— start Given data —
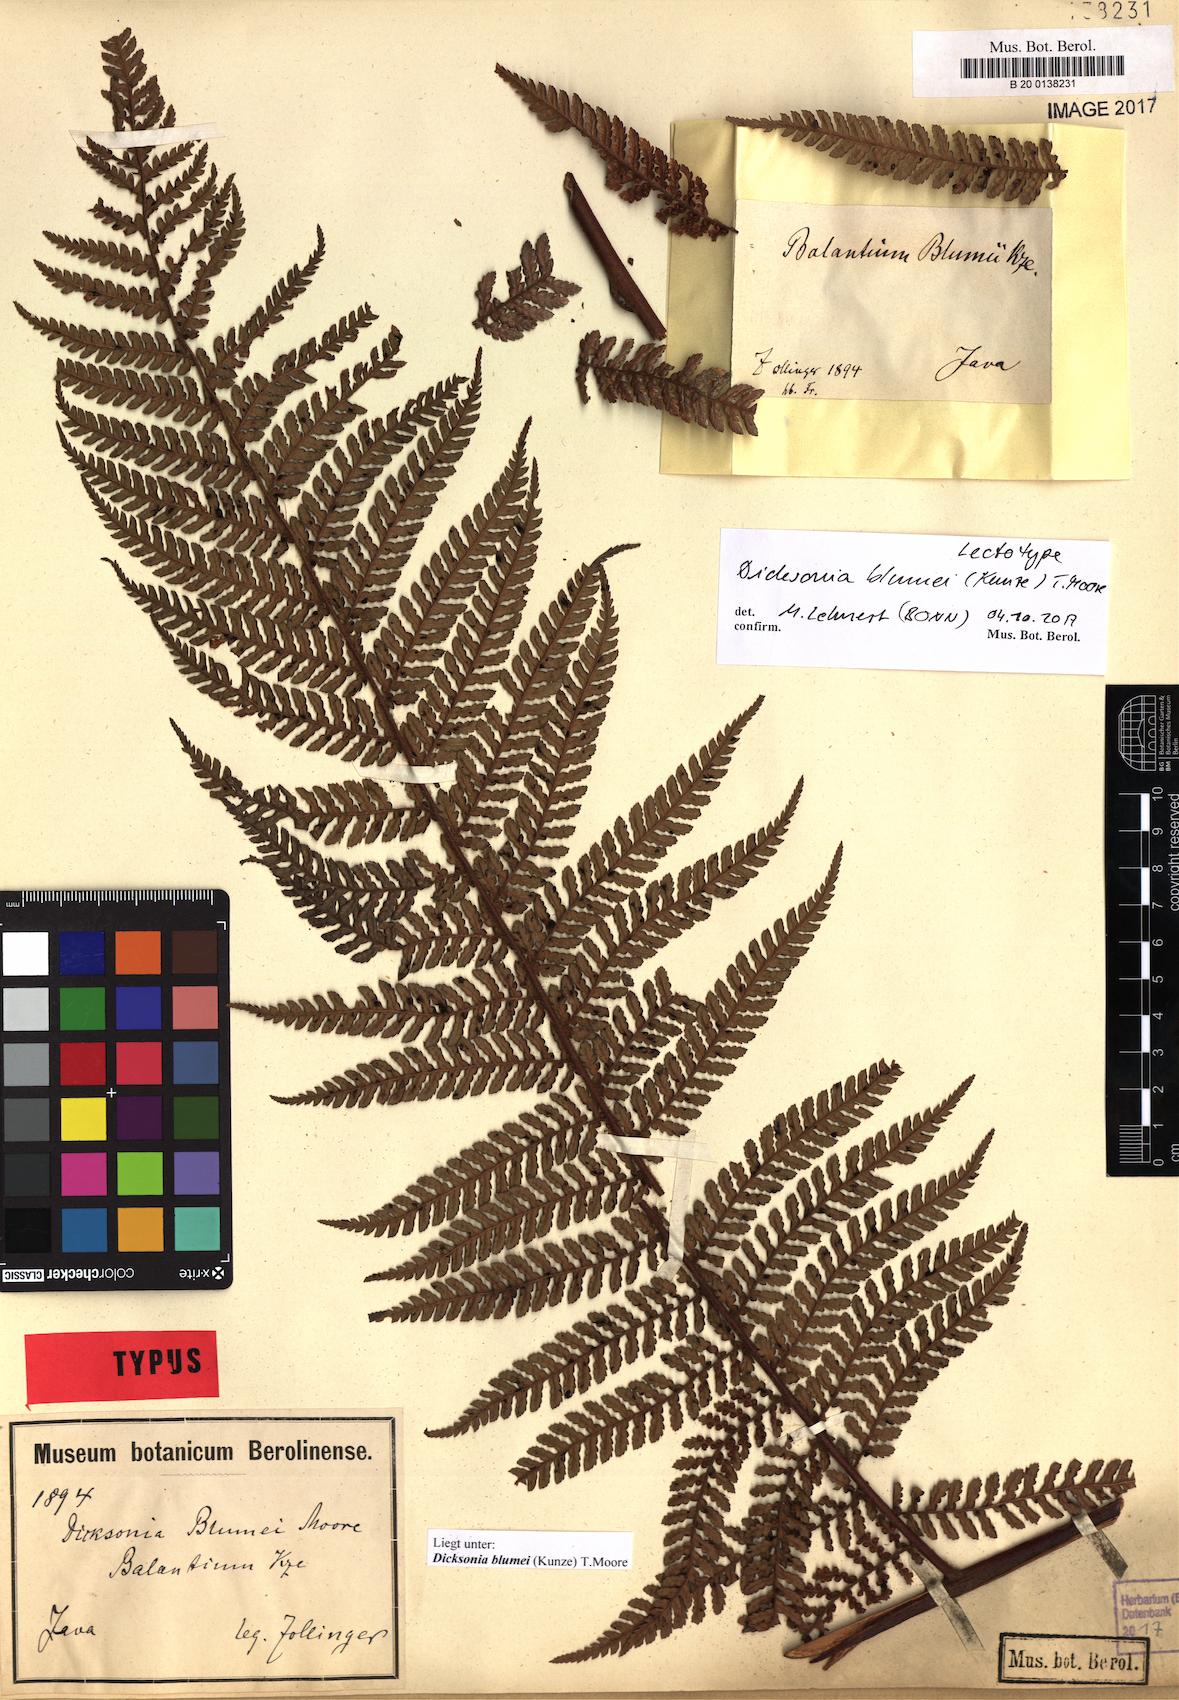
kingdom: Plantae
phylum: Tracheophyta
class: Polypodiopsida
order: Cyatheales
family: Dicksoniaceae
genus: Dicksonia
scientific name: Dicksonia blumei
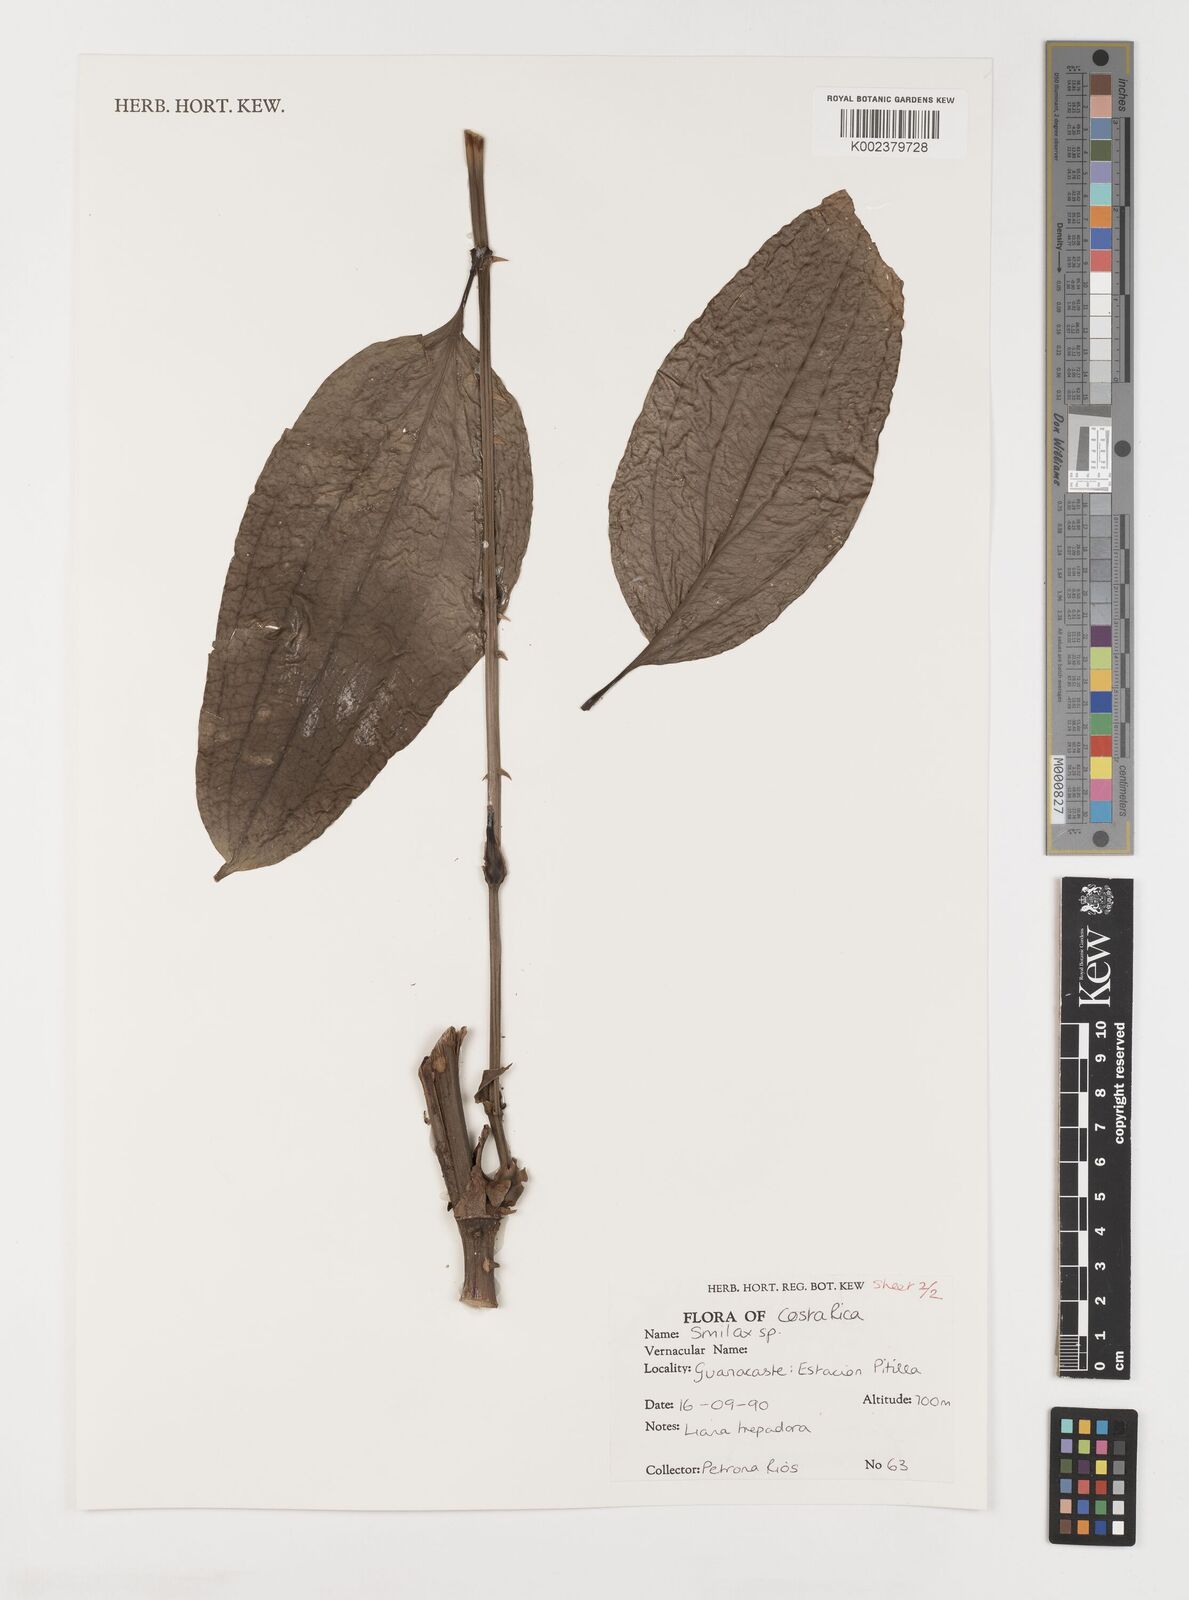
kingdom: Plantae
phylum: Tracheophyta
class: Liliopsida
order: Liliales
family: Smilacaceae
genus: Smilax
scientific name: Smilax
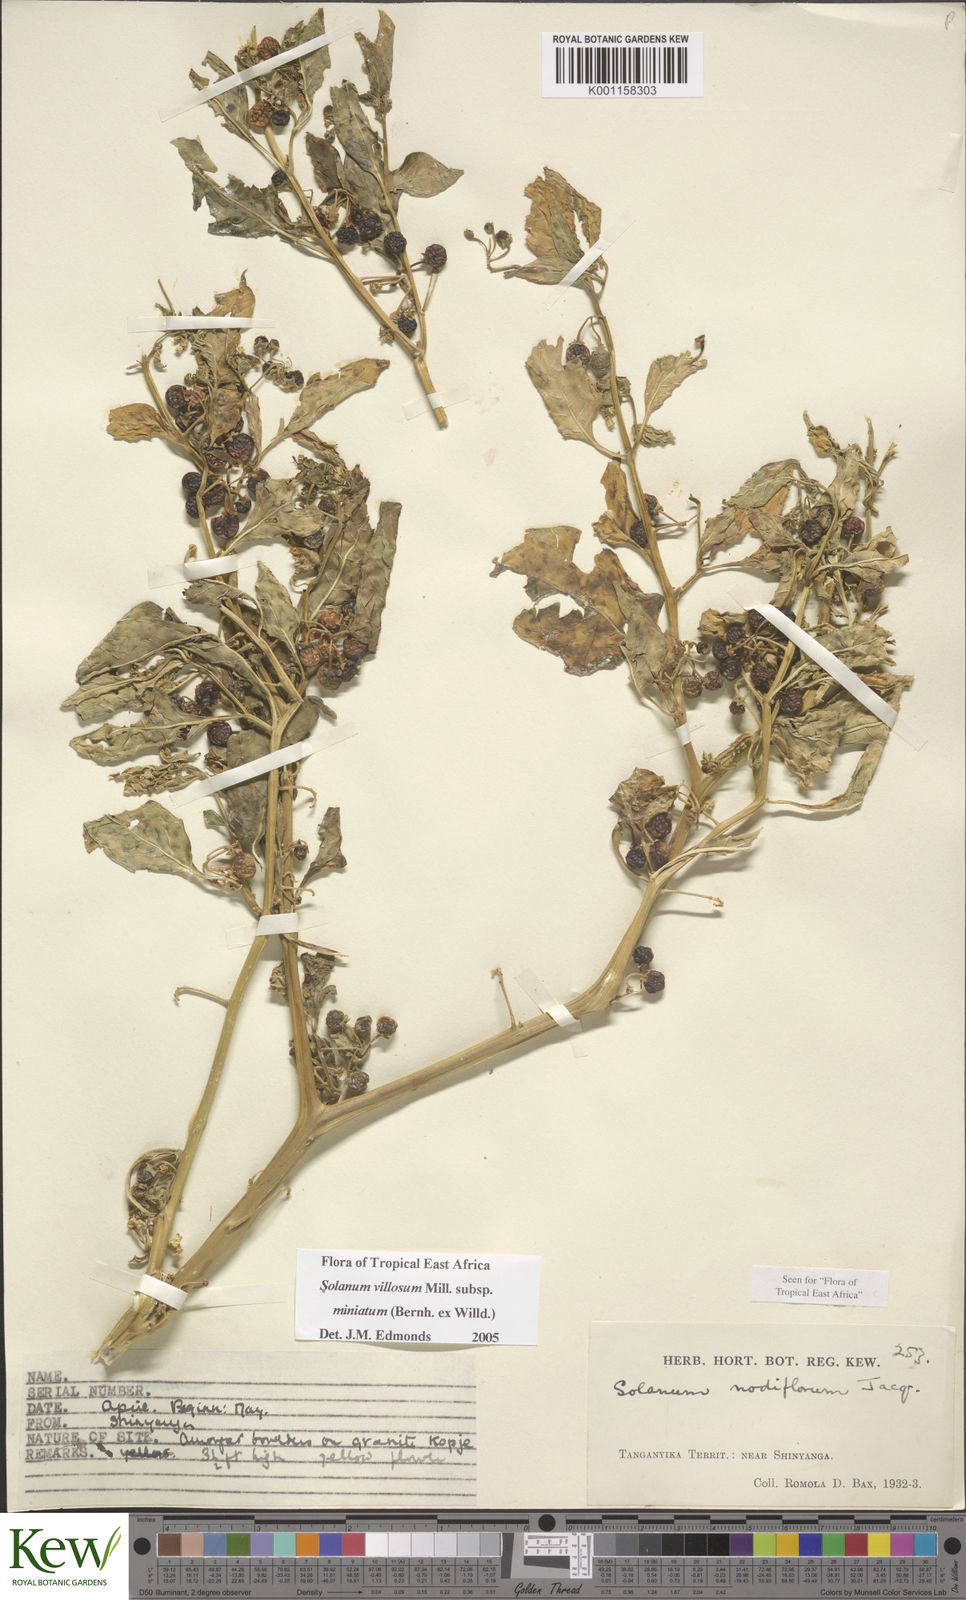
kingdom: Plantae
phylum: Tracheophyta
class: Magnoliopsida
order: Solanales
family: Solanaceae
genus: Solanum
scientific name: Solanum villosum
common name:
— end Given data —
Instructions for the task: Rewrite the lines of all the records, swapping every "scientific name" for "species" and changing nothing else. Leave the pictures out of your answer.

Result for this exercise:
kingdom: Plantae
phylum: Tracheophyta
class: Polypodiopsida
order: Cyatheales
family: Dicksoniaceae
genus: Dicksonia
species: Dicksonia blumei
kingdom: Plantae
phylum: Tracheophyta
class: Liliopsida
order: Liliales
family: Smilacaceae
genus: Smilax
species: Smilax
kingdom: Plantae
phylum: Tracheophyta
class: Magnoliopsida
order: Solanales
family: Solanaceae
genus: Solanum
species: Solanum villosum
common name:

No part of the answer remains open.